Daniel waited. He stared. He knew she would break; she’d throw up her arms, maybe storm out of the room, and heaven knew he’d been sleeping on the couch tonight. But she’d let him interrogate Nefarious, find out what the mad doctor knew. Daniel was sure of it. Just a little bit of patience, and —

He skipped ahead. Just five minutes, but he was going to have a monster of a headache in the morning. The game environment wasn’t meant to be operated like this, wasn’t built for this kind of brute-force mental hacking. Kendall didn’t like it because she said it gave him an excuse to never listen, just zip past the parts he didn’t like and then —

“Did you even hear me?” Kendall said.

“What?” said Daniel, blinking back the bright stars of the headache already.

“You did it again, didn’t you?” Kendall said. She said. “Damn it, Daniel, I thought we talked about this. As long as we’re trapped in here, at the mercy of the game we need to — “

Two more minutes. The headache was worse, but in for a penny…

“Fine!” Kendall said. “Let the mad man talk. But when it all goes south, and he does whatever it is to make things worse, don’t come crying to me.”

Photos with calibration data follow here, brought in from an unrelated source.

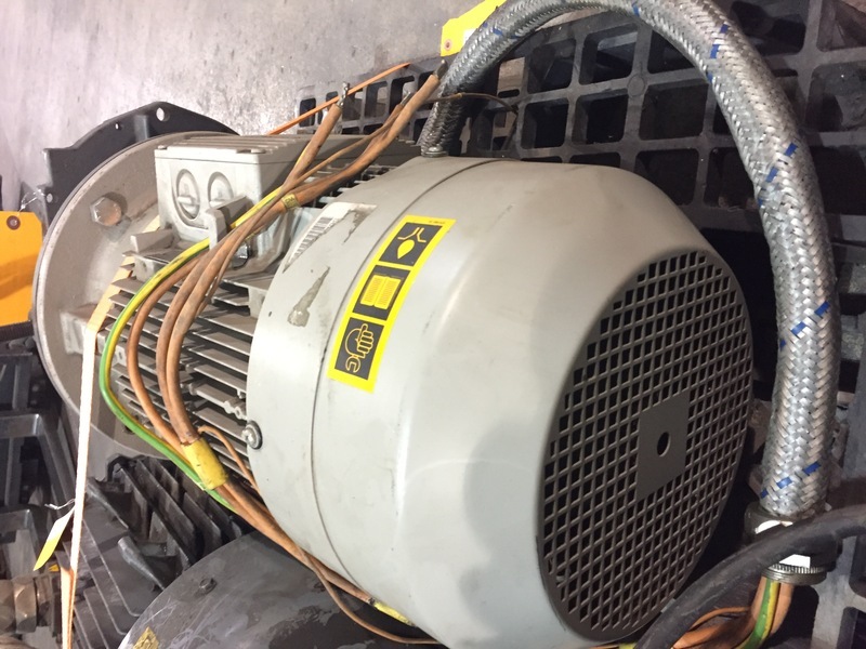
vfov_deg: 48.2
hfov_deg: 61.7
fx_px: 726
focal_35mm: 29
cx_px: 433
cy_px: 324
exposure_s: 1/15
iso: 250
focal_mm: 4.15
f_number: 2.2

She sighed again, but she didn’t storm out of the room, and in the end, it was Kendall who pulled the gag from Dr. Nefarious’ mouth while Daniel rubbed the pain from his eyes. “Okay, pal,” she said. “Spill it.”

Nefarious needed no encouragement — but then, that had been the man’s story from day one, hadn’t it? Back when they’d first been building the simulation, when Daniel and Kendall had just been a couple of engineers on the project, and back when that project had just been a fun, interactive game — MAYBE some military application but not the super-villainy Nefarious had apparently had in mind all along. Even back then, in monthly meetings or his daily address to the employees, Nefarious just wouldn’t shut up. He loved to hear the sound of his own voice.

In retrospect, it wasn’t so hard to believe he’d blown up the earth and trapped everyone’s consciousness inside the game. It was only hard to believe he hadn’t done it sooner.

“The system AI has become self-aware,” said Nefarious now. He was still tied to the chair, but Kendall had pulled the tape from his mouth. “But more than that, it is aging. And believe me, its emerging adulthood is the very worst thing that could happen to all of us now.”

“Tell us something we don’t know,” said Kendall.

“It also offers us an opportunity,” said Nefarious. “in its growth, it will be distracted, and the locks on the doors –”

Twenty minutes. No, thirty. Forty. An hour, then two. Something was wrong. Daniel could now see days, weeks, months zipping past. He was losing Kendall, Nefarious, the present moment. And, maybe more important, this time, Daniel wasn’t responsible for skipping himself ahead. Someone or something else was in control.

You can probably tell I’ve been replaying Portal a lot lately.

And then this evening, I watched We Bought a Zoo. Which is more likable than good, and which does feel like two movies at war with one another: serious family drama and family-friendly comedy in which monkeys slap their faces in exasperation. Which is a thing that actually happens in it. Is it wrong that I think I liked the movie more before it went to the zoo?

Anyway, not a bad day. The Sunday crossword kind of kicked my ass, but other than that it was pretty decent.